Give back an exact copy of the lines in the records below, from the line that has "waar is een architect" through the line that has "werkzaamheden uit te", and nothing besides.

Information »
•••
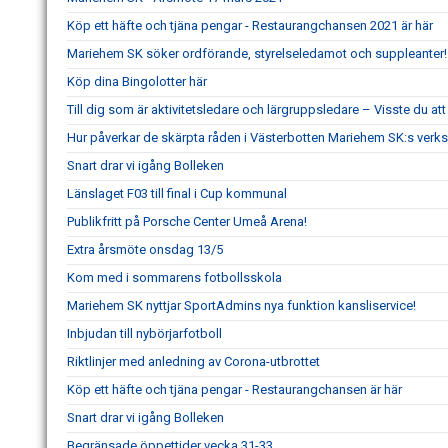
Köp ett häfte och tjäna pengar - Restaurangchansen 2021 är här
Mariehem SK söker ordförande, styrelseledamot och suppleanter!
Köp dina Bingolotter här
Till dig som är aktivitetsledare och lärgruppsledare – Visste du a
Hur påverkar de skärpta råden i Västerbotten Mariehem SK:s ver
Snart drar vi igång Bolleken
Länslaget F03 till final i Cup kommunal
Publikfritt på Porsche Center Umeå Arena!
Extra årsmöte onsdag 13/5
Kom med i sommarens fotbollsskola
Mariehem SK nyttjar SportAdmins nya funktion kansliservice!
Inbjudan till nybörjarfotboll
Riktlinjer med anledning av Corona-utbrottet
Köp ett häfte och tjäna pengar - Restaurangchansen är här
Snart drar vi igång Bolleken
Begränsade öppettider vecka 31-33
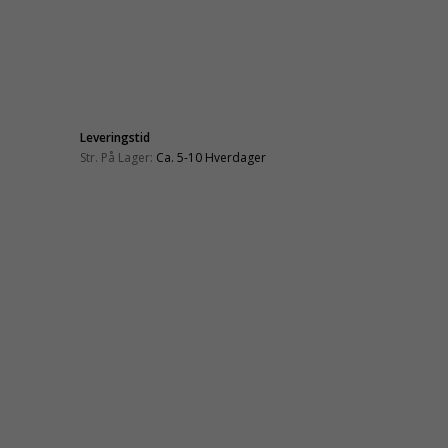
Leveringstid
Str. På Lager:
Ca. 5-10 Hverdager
•••
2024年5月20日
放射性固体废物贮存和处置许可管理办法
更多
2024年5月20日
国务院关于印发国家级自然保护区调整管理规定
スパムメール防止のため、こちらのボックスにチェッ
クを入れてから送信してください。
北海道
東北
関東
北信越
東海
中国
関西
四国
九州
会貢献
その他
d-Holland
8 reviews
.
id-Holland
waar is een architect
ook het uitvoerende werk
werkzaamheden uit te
•••
Reply »
waar is een architect
ook het uitvoerende werk
werkzaamheden uit te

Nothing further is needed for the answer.